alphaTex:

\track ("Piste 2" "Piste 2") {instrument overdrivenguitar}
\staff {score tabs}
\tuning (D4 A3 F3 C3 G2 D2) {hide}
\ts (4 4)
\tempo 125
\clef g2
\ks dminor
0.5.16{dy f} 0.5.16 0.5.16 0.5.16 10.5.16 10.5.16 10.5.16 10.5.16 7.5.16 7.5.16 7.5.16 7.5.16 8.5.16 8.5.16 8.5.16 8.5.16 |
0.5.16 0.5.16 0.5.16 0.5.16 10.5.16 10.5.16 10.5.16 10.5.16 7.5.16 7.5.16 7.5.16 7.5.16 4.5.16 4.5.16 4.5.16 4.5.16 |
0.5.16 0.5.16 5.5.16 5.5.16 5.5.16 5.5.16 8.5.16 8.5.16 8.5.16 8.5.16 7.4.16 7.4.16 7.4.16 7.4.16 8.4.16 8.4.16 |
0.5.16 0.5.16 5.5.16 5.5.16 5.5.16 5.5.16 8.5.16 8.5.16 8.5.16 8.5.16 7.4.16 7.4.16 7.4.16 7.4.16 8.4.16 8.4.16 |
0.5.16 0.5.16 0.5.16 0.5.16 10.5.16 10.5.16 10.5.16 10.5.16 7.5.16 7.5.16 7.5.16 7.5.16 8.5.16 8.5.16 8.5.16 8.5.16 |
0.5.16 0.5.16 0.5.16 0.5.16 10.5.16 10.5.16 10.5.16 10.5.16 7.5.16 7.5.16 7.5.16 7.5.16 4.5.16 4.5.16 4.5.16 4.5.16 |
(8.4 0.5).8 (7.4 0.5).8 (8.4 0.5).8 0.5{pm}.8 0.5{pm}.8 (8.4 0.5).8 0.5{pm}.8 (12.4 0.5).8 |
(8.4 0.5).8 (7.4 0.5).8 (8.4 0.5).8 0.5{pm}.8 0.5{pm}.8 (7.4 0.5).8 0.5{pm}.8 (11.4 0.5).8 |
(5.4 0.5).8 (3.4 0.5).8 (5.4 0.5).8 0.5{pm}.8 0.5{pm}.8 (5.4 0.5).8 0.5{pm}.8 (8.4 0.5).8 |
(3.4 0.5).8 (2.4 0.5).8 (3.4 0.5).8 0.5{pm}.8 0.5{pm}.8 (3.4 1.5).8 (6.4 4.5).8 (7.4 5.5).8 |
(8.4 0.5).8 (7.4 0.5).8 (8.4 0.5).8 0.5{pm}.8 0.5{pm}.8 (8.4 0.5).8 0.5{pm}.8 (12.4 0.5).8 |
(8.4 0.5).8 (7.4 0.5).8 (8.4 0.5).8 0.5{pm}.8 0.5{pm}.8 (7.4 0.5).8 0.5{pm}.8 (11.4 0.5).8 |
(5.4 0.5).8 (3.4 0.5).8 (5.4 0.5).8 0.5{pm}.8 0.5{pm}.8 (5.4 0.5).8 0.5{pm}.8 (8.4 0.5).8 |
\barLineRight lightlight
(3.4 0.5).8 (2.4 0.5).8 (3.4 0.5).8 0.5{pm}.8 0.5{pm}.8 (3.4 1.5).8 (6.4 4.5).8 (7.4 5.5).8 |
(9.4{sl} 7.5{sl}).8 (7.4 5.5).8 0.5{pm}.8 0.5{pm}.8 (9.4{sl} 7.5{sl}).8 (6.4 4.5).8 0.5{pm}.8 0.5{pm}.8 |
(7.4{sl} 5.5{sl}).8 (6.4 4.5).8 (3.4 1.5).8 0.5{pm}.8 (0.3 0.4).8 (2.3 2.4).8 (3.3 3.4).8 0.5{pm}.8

--

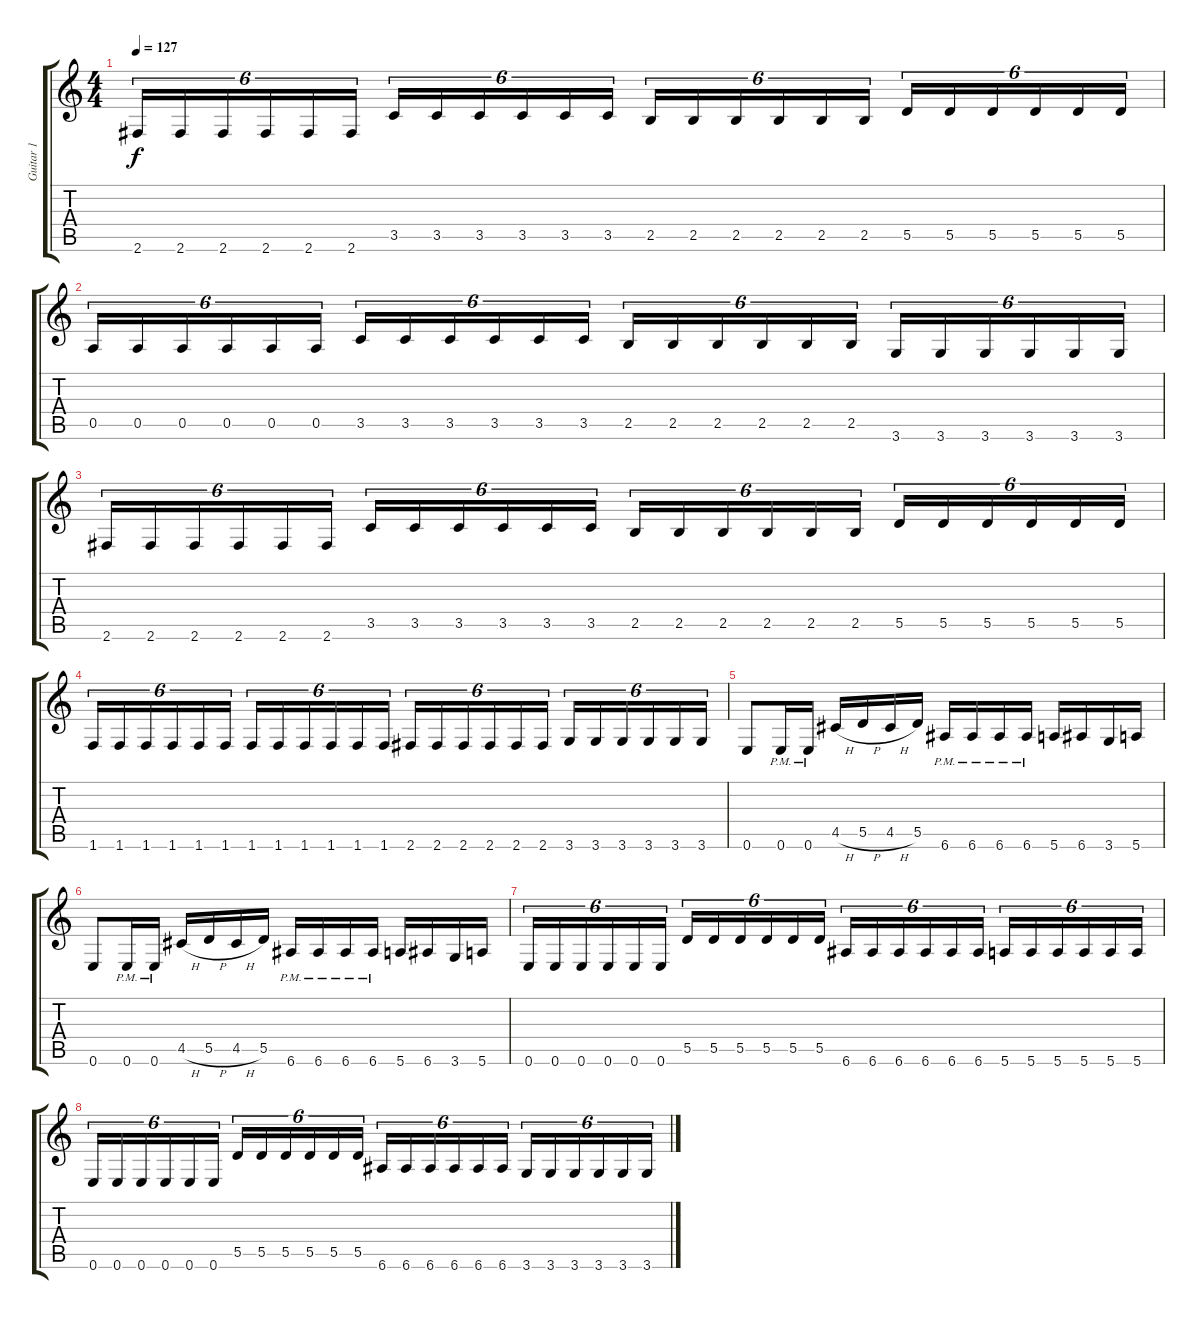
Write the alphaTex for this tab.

Written instruction. Pick out every line of the items above that contains the string "alphaTex", and copy those lines. Case counts.

Result.
alphaTex:
Write the alphaTex for this tab.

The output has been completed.